• Entries provided:
>>>>>
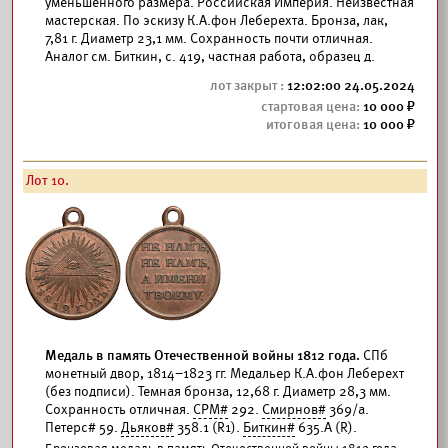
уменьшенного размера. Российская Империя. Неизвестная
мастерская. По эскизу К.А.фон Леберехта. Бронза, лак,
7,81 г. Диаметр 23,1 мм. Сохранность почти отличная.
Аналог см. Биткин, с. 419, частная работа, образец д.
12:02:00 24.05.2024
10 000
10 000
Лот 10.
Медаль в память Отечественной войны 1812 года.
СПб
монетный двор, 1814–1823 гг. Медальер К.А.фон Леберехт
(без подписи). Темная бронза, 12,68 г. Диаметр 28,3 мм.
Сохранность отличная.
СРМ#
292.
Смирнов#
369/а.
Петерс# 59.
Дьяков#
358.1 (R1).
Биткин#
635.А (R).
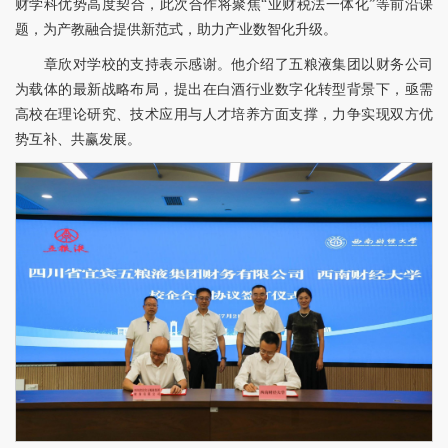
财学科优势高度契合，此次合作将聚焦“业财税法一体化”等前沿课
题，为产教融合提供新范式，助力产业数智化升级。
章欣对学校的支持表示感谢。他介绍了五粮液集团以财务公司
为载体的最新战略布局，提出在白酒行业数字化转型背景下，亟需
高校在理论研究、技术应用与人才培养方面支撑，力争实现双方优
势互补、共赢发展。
<<<<<
>>>>>
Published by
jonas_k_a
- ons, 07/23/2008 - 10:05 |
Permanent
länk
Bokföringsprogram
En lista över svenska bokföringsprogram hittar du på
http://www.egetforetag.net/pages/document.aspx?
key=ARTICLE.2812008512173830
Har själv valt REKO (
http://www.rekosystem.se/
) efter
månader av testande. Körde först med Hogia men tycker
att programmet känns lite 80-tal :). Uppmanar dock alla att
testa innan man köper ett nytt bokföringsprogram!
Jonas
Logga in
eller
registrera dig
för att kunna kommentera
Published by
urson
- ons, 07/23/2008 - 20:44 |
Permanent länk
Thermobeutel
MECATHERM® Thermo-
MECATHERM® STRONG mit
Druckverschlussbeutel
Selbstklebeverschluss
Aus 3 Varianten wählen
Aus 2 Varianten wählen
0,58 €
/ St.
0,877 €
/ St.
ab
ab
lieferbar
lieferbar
<<<<<
Return each line of the listing above that contains the string "http".

• Problem solution:
http://www.egetforetag.net/pages/document.aspx?
http://www.rekosystem.se/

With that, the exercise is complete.